[[ Material for this exercise open ]]
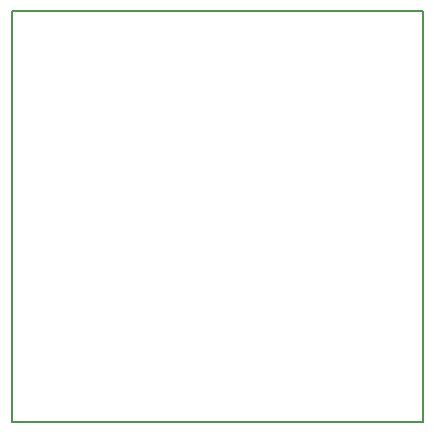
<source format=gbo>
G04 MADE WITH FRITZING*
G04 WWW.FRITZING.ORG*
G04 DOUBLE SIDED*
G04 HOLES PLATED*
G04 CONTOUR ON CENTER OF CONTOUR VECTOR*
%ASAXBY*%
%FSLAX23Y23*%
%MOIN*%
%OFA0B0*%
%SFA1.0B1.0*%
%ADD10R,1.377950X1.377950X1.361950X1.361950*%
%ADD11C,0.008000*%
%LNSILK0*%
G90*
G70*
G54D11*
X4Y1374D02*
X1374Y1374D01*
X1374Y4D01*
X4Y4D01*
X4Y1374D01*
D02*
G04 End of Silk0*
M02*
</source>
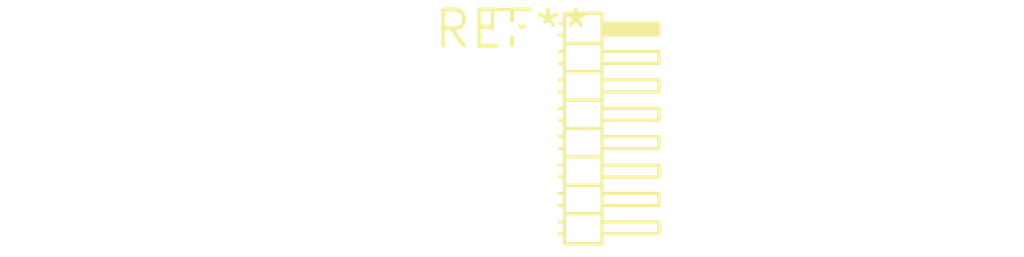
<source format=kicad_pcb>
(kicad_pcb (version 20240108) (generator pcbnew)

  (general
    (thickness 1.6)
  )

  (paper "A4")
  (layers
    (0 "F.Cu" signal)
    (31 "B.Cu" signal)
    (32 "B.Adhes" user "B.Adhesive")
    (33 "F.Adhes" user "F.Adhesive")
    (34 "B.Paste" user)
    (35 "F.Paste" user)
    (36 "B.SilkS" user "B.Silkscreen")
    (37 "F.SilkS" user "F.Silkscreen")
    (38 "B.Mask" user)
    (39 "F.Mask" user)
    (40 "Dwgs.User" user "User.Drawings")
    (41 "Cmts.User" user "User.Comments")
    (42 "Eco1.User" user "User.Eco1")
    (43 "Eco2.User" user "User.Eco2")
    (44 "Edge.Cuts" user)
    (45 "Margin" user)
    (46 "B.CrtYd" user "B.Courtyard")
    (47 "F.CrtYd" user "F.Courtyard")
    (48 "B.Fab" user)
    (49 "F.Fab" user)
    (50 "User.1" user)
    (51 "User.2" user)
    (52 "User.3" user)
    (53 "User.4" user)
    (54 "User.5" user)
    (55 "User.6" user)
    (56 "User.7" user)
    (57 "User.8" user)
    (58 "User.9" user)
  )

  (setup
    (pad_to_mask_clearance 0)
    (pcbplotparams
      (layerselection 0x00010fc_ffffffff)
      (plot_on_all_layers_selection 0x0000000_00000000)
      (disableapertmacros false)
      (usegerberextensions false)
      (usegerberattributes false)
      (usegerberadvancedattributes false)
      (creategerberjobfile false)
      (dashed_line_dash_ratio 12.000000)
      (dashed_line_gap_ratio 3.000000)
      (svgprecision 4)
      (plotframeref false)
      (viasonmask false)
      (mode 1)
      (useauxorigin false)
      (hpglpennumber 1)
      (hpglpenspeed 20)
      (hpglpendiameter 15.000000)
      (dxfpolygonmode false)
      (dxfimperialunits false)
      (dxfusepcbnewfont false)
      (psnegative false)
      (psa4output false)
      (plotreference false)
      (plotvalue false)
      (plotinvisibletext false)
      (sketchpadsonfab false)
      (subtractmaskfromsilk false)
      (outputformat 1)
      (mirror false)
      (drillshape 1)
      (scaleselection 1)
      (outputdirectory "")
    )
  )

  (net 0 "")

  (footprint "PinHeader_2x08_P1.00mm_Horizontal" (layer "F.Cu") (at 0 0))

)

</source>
[[ Material for this exercise closed ]]
For this exercise, gather every line of the data that contains the word "Adhes".

_Response box_.
    (32 "B.Adhes" user "B.Adhesive")
    (33 "F.Adhes" user "F.Adhesive")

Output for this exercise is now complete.